§ **Your goal**: The entries below contain pictures. Write out only the lines from the line with "right knee: (376, 241)" up to and including the line with "right knee: (775, 417)", exactly, without them.

§ **Given data**:
=== Section Start ===

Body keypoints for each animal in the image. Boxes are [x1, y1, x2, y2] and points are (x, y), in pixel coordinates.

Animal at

=== Section End ===
=== Section Start ===

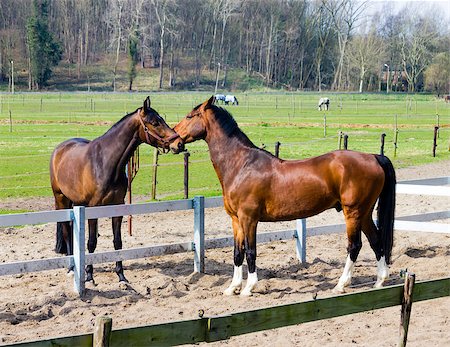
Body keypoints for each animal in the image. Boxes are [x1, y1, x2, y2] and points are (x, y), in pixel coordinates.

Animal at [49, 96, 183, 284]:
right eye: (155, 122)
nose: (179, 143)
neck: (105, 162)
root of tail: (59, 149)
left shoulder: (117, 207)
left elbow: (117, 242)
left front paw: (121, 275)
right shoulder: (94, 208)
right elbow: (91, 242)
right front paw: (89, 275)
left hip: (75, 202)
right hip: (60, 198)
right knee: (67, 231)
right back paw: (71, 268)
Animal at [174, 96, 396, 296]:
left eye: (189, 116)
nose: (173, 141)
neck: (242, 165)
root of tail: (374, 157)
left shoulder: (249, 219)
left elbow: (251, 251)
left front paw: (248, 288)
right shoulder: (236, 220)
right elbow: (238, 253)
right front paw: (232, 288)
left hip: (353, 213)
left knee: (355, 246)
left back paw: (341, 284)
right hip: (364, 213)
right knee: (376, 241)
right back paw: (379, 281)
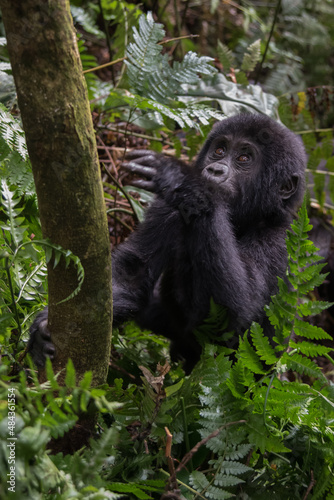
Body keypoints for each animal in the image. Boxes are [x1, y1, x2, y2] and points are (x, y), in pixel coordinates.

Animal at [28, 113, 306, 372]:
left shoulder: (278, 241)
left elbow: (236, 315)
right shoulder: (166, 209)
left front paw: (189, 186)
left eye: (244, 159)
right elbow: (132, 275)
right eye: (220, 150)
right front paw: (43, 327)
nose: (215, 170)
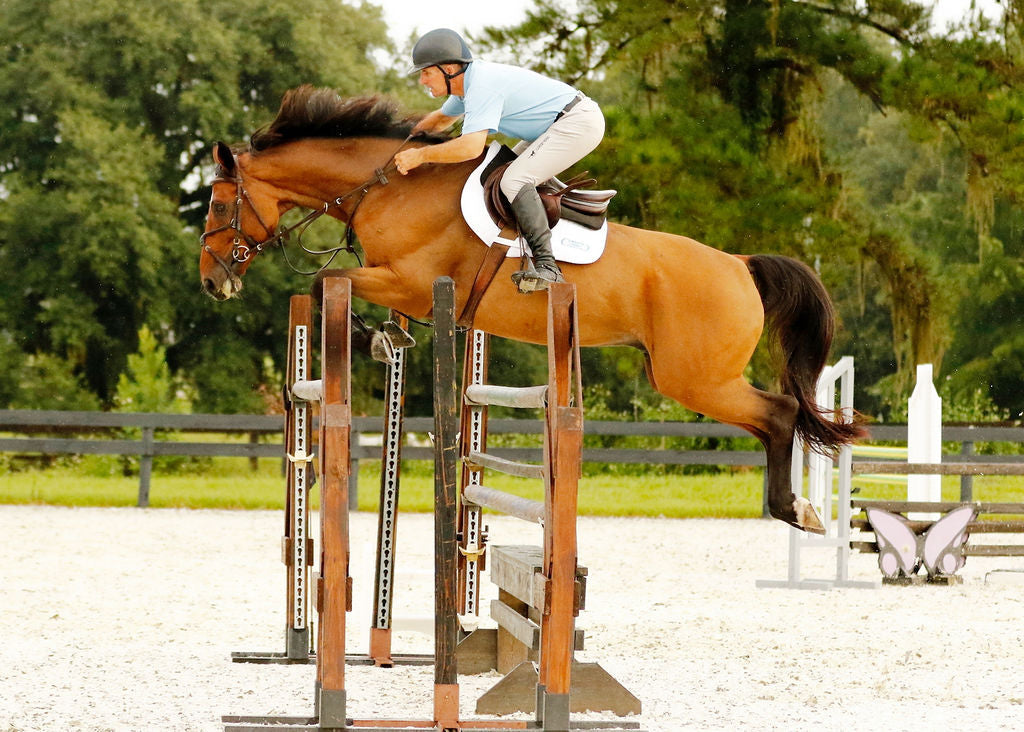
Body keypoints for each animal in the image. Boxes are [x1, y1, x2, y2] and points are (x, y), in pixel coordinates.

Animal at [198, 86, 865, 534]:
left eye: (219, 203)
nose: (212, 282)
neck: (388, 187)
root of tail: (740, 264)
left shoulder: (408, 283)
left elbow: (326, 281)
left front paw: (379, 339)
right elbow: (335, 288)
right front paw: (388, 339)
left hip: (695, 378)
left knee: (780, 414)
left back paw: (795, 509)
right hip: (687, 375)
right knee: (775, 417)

=== Section End ===

§ **Written response**:
right knee: (376, 241)
right back paw: (379, 281)
Body keypoints for each animal in the image. Boxes are [x1, y1, x2, y2] and points are (x, y), in pixel coordinates.

Animal at [28, 113, 306, 372]:
left shoulder: (278, 241)
left elbow: (236, 315)
right shoulder: (166, 209)
left front paw: (189, 186)
left eye: (244, 159)
right elbow: (132, 275)
right eye: (220, 150)
right front paw: (43, 327)
nose: (215, 170)
Body keypoints for each animal in the image. Boxes are [x1, y1, x2, y2] and points are (x, y), in pixel coordinates.

Animal at [198, 86, 865, 534]:
left eye: (219, 203)
nose: (212, 282)
neck: (388, 187)
root of tail: (740, 264)
left shoulder: (408, 283)
left elbow: (326, 281)
left front paw: (379, 339)
right elbow: (335, 288)
right front paw: (388, 339)
left hip: (695, 378)
left knee: (780, 414)
left back paw: (795, 509)
right hip: (687, 375)
right knee: (775, 417)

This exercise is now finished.